A variation of the preceding idea is that, on Combination trials, participants might have vacillated between emphasizing size or object information. If this were the case, then, when RTs from the different conditions are ordered from fastest to slowest, one would predict that (1) Combination and Size RTs would be similar when considering the fastest trials, and (2) Combination and Object RTs would be similar when considering the slowest. To test this, the trials from each condition were ordered from fastest to slowest and then partitioned into performance quartiles. These recast data were entered into a 2 (quartile: 1st vs 4th) x 3 (change type: size, object, combination) ANOVA (Fig. 3)Footnote 4. This analysis revealed significant effects of quartile [F(1, 7) = 762.7, P < .001] and change type [F(2, 14) = 90.99, P < .001], along with an ordinal interaction between them, F(2, 14) = 30.13, P < .001. This suggests that the same pattern of results was observed at both ends of the performance distribution. Critically, paired samples t-tests revealed differences between the fastest quartile Combination and Size trials (P < .001) and between the slowest quartile Combination and Object trials (P < .001). This is contrary to the predictions of the vacillation hypothesis. Extending this, a significant difference was found between the fastest Combination quartile and the slowest Size quartile (P < .001), suggesting that fast Combination RTs were not simply slow responses to size information. Similarly, there was a significant difference between the slowest Combination quartile and the fastest Object quartile (P < .001), suggesting that slow Combination RTs were not merely fast responses to object information. Taken together, these findings suggest that the vacillation hypothesis is an unlikely account for the main findings.

Fig. 3
figure 3

RTs from the first (fastest trials) and fourth (slowest trials) performance quartiles. Error bars indicate 1 SEM

Perhaps prompted by the knowledge that Combination trials entailed both new size and object information, participants adopted a strategy of always waiting for some level of object information (whether this indicates a new object or not) before making their responses, regardless of trial type. However, such a strategy would inflate Size and Combination RTs (since both these trial types can be responded to very quickly on the basis of size information alone), without affecting Object trial RTs (object processing is a requisite for correct responding on such trials anyway).

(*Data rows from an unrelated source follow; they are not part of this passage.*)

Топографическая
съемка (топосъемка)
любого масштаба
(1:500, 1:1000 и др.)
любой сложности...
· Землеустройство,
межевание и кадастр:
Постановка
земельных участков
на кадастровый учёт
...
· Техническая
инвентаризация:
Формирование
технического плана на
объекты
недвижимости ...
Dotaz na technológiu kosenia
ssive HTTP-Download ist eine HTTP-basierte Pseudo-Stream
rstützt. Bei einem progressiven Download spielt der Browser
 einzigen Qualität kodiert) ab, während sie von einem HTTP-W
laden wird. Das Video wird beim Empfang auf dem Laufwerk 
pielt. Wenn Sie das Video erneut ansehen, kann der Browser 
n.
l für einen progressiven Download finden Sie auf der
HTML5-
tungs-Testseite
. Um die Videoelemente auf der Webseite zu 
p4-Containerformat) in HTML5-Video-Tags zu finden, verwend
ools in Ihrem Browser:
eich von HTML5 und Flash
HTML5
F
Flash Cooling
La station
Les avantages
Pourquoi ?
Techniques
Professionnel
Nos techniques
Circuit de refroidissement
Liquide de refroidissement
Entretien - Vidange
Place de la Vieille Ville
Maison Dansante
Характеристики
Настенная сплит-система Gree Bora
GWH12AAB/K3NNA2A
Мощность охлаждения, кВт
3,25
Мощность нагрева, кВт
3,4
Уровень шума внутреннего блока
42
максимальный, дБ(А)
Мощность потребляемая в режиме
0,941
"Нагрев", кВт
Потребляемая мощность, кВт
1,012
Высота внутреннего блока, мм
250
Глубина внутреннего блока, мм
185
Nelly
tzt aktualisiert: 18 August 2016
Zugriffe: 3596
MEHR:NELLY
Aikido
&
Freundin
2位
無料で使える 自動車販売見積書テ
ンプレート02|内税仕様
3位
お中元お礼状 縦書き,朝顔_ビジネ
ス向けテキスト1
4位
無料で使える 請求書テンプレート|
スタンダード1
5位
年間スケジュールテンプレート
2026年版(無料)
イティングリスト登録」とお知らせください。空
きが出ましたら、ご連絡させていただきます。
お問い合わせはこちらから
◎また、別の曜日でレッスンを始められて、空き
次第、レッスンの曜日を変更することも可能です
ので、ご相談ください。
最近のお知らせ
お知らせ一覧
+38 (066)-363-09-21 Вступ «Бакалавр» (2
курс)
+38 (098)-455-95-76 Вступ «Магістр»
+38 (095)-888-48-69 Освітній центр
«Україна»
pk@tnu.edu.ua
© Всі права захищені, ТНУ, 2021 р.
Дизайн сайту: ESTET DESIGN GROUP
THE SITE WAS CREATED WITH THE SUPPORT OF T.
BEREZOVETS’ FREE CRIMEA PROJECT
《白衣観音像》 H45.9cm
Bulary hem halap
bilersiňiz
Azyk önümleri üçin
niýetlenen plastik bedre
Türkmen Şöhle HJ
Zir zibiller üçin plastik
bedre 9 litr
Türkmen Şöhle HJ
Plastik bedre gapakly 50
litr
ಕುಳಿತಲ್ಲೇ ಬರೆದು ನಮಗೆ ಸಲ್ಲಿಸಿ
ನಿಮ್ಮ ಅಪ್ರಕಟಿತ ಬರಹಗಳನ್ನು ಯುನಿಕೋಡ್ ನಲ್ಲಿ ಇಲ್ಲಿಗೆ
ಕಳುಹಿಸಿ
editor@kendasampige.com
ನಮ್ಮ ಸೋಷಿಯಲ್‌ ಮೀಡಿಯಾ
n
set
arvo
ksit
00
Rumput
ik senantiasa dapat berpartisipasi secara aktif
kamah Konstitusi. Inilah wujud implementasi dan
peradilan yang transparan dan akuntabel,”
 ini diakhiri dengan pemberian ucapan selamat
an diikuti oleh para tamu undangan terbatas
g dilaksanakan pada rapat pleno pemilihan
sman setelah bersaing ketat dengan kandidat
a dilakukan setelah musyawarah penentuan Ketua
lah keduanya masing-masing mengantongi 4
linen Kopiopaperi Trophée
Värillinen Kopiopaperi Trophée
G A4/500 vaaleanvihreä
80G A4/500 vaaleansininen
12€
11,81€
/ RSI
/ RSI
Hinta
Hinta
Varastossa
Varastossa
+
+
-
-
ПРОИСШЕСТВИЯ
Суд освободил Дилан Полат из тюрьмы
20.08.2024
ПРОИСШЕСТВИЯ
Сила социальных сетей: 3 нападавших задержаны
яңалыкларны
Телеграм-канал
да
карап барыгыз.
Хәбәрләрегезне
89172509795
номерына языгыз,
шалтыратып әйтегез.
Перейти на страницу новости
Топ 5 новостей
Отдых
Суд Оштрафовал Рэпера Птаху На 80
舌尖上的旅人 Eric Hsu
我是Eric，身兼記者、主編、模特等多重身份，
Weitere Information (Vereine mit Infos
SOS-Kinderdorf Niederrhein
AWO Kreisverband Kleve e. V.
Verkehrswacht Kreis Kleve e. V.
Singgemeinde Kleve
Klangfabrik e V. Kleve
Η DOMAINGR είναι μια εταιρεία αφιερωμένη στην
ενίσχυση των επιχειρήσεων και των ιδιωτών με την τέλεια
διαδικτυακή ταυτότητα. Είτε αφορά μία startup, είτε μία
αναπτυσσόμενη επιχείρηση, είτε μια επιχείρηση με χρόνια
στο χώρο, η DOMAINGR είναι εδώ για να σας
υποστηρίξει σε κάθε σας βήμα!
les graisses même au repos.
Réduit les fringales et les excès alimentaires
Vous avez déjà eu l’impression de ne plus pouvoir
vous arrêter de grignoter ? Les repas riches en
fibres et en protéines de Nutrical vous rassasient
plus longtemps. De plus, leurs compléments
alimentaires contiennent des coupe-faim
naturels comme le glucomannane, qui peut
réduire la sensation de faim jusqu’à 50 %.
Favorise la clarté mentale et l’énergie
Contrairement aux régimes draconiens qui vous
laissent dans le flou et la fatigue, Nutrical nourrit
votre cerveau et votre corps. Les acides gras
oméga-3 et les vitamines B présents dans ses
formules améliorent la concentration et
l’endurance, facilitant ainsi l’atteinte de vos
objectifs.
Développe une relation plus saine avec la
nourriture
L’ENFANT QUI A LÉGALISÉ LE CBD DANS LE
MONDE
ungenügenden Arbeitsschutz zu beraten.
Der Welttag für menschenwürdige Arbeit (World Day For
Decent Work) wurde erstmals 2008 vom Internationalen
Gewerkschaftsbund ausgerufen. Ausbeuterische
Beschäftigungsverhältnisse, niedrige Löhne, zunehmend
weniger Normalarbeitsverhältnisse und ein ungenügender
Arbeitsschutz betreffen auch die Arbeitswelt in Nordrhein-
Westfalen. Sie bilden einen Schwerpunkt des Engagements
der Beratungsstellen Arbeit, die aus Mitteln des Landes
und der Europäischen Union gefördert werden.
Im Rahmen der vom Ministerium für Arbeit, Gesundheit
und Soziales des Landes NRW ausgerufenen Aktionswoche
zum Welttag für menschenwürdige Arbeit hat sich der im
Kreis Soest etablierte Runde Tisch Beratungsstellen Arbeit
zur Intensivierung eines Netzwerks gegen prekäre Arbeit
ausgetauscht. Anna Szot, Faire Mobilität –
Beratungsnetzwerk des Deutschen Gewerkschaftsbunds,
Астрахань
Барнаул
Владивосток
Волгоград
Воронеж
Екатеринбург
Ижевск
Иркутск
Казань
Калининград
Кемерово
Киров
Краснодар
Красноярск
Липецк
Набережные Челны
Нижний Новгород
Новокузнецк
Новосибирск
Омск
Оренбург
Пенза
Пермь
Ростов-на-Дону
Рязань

In such a case, one would predict a negative relationship between Object-Size differences and Combination RTs (i.e. smaller Object-Size differences associated with longer Combination RTs)Footnote 5. Here, the opposite pattern was found. Overall, the current data are consistent with the integration-related account.

In conclusion, these data suggest that, while producing behavioural benefits like the same object advantage and ensuring that attended objects dominate overall processing, integration is not a cost-free enterprise. Given its time-consuming nature, integration, when it is necessary, can affect the speed of responses to attended objects.